Everybody had a short list for Al Gore's running mate last week. Gore himself walked the beaches of Figure Eight Island, N.C., mulling his options and making up his mind. But 400 miles away in Philadelphia, George W. Bush made the decision for him. He picked Bill Clinton. "Our current President embodied the potential of a generation," the Republican nominee said Thursday night in his convention speech. "So many talents. So much charm. Such great skill...So much promise...Instead of seizing this moment, the Clinton-Gore Administration has squandered it...And now they come asking for another chance."
After losing twice to Clinton-Gore, the Republicans are confident that this year they can beat Gore-Clinton. By making the election a referendum on the President, Bush has seen to it that this campaign will be about 1992 as much as 2000--a chance for the son to avenge the father and for people to decide whether they got it right eight years ago.

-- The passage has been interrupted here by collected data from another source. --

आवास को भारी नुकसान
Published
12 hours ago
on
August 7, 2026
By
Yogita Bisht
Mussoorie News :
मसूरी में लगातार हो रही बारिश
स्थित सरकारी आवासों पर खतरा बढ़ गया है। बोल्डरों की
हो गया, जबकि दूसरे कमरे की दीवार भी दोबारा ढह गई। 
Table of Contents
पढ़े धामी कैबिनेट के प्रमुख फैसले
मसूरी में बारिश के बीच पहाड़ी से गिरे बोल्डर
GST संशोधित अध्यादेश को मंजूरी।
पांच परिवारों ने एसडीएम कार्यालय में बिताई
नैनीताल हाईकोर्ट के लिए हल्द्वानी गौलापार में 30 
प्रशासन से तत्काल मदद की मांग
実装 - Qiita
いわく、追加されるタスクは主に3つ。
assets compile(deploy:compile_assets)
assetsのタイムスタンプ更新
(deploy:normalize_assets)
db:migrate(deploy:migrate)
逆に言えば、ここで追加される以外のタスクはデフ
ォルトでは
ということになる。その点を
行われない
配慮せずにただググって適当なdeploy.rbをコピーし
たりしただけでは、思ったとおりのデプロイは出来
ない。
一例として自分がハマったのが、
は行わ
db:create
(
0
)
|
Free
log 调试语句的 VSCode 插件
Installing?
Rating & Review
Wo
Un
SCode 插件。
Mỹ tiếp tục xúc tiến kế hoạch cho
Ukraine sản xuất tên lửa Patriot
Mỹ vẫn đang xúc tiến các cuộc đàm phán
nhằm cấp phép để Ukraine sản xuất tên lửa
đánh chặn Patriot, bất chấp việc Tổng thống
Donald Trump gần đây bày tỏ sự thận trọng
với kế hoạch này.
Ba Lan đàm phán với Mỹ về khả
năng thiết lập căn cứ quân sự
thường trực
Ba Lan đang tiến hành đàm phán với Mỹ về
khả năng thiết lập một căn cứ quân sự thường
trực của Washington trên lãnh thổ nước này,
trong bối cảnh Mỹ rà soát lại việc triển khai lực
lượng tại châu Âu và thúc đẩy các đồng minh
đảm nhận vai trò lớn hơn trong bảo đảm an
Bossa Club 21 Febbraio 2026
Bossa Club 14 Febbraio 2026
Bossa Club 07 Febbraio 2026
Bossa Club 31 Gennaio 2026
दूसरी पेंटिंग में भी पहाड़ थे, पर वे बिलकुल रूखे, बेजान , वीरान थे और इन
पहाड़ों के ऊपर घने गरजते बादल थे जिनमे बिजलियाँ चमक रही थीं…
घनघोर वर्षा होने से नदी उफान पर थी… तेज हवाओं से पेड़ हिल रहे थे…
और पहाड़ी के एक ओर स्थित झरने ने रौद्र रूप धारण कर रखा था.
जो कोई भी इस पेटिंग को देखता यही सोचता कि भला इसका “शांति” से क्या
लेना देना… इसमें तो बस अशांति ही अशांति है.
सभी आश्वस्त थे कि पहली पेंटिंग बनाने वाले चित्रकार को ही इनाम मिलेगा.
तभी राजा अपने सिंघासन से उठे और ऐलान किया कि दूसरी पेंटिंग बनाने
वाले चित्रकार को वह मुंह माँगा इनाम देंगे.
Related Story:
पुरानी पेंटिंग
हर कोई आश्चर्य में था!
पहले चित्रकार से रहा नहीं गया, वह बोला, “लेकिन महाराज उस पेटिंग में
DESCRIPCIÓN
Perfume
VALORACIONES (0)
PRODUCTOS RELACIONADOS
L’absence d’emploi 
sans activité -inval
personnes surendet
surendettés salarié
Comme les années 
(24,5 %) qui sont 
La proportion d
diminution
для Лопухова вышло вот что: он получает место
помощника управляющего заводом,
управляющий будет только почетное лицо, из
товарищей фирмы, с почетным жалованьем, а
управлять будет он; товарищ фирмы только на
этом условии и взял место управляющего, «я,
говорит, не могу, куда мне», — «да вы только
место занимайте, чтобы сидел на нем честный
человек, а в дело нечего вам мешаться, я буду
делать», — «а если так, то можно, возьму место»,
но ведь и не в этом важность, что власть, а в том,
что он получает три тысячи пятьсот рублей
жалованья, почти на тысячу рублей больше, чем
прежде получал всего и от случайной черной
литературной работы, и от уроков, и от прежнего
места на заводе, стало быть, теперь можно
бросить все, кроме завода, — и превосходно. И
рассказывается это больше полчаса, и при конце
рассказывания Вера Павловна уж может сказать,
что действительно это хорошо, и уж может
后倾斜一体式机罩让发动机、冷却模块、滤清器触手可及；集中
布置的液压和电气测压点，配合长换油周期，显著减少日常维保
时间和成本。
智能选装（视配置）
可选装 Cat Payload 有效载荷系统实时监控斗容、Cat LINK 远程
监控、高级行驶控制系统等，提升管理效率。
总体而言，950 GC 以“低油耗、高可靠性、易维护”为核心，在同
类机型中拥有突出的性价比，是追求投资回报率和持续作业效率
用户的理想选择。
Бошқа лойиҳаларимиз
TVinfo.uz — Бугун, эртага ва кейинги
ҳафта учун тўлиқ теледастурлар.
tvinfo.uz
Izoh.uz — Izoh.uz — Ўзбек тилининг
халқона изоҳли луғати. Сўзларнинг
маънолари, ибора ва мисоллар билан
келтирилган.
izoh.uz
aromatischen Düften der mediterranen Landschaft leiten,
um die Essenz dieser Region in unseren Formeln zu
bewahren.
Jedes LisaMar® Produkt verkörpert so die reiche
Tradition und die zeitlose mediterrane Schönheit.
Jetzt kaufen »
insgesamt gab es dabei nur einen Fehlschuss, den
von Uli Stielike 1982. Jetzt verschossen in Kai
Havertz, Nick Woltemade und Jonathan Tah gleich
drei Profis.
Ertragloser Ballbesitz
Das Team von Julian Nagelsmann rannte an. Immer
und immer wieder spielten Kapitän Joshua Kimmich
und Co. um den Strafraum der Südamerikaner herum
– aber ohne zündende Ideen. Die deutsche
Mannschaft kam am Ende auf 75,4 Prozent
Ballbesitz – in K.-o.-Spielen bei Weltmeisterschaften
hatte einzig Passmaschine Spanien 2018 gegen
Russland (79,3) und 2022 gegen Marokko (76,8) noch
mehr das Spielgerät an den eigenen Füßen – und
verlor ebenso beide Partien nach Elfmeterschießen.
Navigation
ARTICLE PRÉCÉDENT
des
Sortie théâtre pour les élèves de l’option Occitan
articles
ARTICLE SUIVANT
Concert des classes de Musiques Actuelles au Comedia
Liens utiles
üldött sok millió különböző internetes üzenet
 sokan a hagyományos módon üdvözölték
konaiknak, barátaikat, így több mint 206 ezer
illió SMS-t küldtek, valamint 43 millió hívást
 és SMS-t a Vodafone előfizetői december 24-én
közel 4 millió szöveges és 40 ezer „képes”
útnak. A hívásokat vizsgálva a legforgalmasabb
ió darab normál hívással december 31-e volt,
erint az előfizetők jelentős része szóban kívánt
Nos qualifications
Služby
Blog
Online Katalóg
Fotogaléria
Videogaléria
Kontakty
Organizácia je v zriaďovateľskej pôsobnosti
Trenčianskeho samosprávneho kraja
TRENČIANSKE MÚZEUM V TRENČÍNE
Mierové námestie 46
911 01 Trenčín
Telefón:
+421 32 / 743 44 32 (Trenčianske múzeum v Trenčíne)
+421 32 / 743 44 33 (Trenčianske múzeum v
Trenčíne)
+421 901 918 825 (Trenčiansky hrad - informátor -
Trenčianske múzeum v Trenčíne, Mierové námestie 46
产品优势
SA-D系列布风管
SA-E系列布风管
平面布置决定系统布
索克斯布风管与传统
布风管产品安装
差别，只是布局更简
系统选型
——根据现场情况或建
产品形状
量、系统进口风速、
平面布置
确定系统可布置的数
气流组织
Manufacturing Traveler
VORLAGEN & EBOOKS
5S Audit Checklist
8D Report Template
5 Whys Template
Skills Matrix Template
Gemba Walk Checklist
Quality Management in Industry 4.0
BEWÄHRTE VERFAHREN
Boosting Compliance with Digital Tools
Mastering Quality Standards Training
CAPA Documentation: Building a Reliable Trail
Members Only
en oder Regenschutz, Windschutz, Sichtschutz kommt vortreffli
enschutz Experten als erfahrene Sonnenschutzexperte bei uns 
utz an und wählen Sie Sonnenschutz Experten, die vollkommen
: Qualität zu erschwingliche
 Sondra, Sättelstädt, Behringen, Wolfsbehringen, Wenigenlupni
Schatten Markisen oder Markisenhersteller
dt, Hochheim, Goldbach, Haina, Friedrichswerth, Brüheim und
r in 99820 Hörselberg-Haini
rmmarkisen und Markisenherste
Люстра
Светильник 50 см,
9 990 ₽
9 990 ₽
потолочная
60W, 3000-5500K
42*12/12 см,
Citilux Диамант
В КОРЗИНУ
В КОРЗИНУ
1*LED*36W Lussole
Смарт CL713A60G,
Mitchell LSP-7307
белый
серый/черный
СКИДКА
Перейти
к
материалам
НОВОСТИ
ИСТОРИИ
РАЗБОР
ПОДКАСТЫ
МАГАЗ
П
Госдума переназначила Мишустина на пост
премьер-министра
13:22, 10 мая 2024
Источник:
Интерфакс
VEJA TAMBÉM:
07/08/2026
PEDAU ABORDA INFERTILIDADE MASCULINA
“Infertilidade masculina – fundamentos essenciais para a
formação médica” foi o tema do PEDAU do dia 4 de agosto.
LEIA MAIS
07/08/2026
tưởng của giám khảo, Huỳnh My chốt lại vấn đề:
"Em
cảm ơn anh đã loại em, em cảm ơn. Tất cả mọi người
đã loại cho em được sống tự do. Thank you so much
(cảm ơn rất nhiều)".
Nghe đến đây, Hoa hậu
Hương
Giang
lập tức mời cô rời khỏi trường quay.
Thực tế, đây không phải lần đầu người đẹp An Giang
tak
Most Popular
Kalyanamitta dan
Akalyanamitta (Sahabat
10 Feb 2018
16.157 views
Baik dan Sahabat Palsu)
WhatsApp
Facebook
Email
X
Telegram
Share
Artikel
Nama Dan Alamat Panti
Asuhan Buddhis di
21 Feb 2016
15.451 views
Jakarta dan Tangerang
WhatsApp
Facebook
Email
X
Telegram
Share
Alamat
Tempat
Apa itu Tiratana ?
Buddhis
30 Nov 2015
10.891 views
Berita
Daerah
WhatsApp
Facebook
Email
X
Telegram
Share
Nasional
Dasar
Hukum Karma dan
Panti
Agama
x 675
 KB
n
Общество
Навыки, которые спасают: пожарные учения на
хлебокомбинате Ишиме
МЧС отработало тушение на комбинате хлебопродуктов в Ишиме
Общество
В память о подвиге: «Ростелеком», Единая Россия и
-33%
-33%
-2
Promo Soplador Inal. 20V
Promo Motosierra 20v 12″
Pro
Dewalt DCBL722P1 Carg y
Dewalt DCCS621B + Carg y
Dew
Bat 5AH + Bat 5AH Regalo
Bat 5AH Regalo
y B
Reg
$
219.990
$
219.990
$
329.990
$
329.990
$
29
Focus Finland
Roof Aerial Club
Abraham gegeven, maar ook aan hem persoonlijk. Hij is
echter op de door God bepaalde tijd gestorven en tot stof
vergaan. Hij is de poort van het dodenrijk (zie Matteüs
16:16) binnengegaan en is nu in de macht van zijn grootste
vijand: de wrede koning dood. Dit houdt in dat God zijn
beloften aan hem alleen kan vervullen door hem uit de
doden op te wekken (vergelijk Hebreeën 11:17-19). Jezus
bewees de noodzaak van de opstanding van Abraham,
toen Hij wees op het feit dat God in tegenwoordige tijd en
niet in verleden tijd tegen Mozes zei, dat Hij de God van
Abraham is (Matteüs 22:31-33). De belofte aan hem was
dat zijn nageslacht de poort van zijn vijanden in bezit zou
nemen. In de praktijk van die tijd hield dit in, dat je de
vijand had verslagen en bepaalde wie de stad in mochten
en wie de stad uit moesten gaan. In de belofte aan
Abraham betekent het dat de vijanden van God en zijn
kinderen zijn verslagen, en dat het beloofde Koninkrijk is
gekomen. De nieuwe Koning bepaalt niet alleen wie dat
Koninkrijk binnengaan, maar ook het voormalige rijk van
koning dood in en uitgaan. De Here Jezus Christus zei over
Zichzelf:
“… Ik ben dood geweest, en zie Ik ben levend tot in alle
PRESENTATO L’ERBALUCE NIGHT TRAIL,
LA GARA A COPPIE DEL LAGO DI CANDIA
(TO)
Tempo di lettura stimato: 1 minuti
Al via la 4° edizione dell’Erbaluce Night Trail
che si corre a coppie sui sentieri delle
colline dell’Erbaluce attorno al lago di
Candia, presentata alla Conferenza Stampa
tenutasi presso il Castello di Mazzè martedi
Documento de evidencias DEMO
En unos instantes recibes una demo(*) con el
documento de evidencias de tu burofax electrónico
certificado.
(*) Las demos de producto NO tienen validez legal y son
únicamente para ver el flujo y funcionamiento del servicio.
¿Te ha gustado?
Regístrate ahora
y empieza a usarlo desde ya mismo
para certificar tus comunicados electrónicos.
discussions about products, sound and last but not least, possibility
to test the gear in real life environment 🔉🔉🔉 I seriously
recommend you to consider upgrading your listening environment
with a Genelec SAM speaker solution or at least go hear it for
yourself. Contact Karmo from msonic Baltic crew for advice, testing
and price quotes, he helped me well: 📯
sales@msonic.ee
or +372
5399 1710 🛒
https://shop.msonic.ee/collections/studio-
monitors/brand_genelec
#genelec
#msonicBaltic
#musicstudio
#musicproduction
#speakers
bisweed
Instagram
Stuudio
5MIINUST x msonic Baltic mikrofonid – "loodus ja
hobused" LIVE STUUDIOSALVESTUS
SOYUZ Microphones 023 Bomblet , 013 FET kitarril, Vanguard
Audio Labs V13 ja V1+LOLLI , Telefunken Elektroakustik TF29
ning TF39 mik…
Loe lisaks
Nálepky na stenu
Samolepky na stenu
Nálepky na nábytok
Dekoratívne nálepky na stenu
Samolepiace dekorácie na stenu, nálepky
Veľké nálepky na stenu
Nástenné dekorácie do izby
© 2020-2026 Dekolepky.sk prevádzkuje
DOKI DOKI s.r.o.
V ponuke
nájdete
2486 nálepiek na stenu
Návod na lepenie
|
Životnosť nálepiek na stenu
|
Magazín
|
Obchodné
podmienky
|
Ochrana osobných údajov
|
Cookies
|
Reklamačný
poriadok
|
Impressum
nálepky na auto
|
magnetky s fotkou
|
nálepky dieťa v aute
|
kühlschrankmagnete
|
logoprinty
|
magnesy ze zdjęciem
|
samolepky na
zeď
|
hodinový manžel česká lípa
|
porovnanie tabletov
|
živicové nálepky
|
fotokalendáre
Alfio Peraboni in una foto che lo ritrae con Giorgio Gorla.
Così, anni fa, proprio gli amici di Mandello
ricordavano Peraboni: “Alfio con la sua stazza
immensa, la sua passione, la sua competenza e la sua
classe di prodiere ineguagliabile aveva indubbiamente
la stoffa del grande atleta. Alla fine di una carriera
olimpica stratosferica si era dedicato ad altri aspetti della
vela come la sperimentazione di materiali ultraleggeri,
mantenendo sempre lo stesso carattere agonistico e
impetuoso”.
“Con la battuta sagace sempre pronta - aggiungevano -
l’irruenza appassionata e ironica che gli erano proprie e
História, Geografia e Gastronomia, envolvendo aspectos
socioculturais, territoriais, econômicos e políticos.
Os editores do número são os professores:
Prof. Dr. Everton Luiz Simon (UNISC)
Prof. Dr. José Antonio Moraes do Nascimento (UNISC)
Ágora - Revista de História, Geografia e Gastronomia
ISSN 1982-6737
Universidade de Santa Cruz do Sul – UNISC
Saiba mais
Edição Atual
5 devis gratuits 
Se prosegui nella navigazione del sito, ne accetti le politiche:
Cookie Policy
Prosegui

As if to make sure no one missed what was really going on, the warriors of 1992 began sniping at each other. Clinton flashed his naughty, can't-help-myself smile at a Rhode Island fund raiser and told the audience that W.'s message is "'How bad could I be? I've been Governor of Texas, my daddy was President...Their fraternity had it for eight years, [so] give it to ours for eight years.'" President Bush shot back on the Today show with a threat to "tell the nation what I think about him as a human being and a person." (With those words, he did.) Then Dick Cheney, who was President Bush's Defense Secretary and is candidate Bush's running mate, sidled up to the lectern in Philadelphia and said, "Mr. Gore will try to separate himself from his leader's shadow, but somehow we will never see one without thinking of the other." It was hard to see Cheney without thinking of a gray sheriff from some late-period Clint Eastwood western, riding out of retirement to drive off the rascals who'd plundered his town. With a soft voice and a rusty delivery to make his attack lines go down easy, the man from Wyoming stole Al Gore's best bullet from 1992 and shot it back at him: "It is time for them to go."
America has always loved rematches, fierce rivalries full of emotion and tangled history: Yankees and Dodgers, Frazier and Ali, 49ers and Cowboys. And now Bush-Cheney-Bush against Clinton-Gore-Clinton. Let the rematch begin.
All week long, the Man from Hope was hovering over the Republican Convention. He was not merely its target but also its inspiration. When Bush said Thursday night that he is "not running in borrowed clothes," it was a deft dig at Gore but not altogether true, because Bush is fighting his father's fight with weapons borrowed from the enemy camp. His convention stole the script to Clinton's 1996 multicultural lovefest in Chicago, from the soaring gospel choirs to the fluffy centrist themes to the remote video hookups that beamed the candidate into the arena as he rolled through the heartland on his way to town. For the Bush video biography, his media team mapped the genome of Clinton's 1992 and 1996 convention films, cloning the wifely testimonials and the folksy candidate voice-overs. And then there was the speech.